The author is asserting that replacing cage eggs with cage-free eggs or eliminating gestation creates is an example of "exaggerated emotionalism winning out over rational thought." It is here, especially, where my agricultural community is losing the intellectual ground. This statement is made because it has been a talking point used by others, and makes authors feel good about themselves. It is a blatantly false statement! There are scientific studies that show both switching from cage to cage-free eggs and eliminating gestation crates is better for the animals (see here and here), and absolutely zero studies (that I know of) showing otherwise.

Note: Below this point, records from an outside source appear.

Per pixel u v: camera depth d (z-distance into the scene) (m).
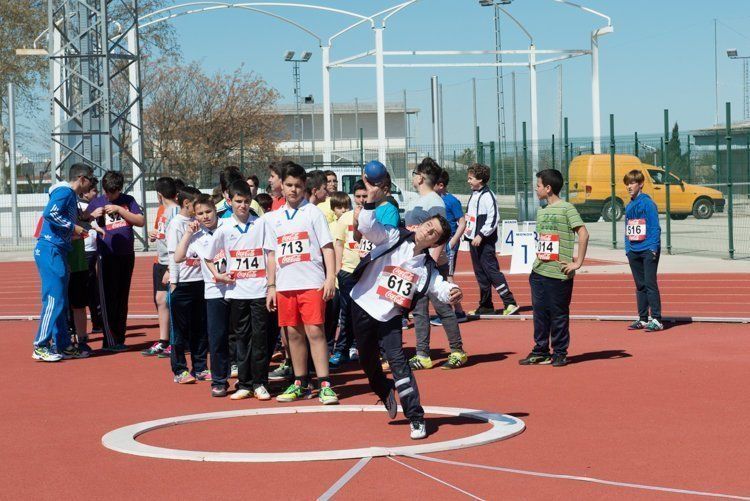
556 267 10.78
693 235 32.38
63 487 6.26
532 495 5.83
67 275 12.18
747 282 19.19
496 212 15.02
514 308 15.12
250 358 9.59
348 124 72.12
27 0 53.94
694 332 13.30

There are plenty of good reasons to improve and to not improve animal welfare. The decision is ultimately up to the consumer. It is true that animal advocacy groups are seeking to impose choices on consumers, but when it comes to public goods like animal welfare, that is not necessarily bad, if these animal advocacy groups accurately represent the preferences of their constituents. The suffering of a hog affects compassionate humans irregardless of who consumes the food from that sow. Animal welfare is like the environment, it belongs to everyone and cannot be parsed out like corn.

I beg of you, my livestock agriculture family, who I identify with so strongly, stop using talking points. Start reading. Start listening. Start thinking for yourself. Yes, it does present the danger that you may change your mind. That is the cost of possessing an open mind.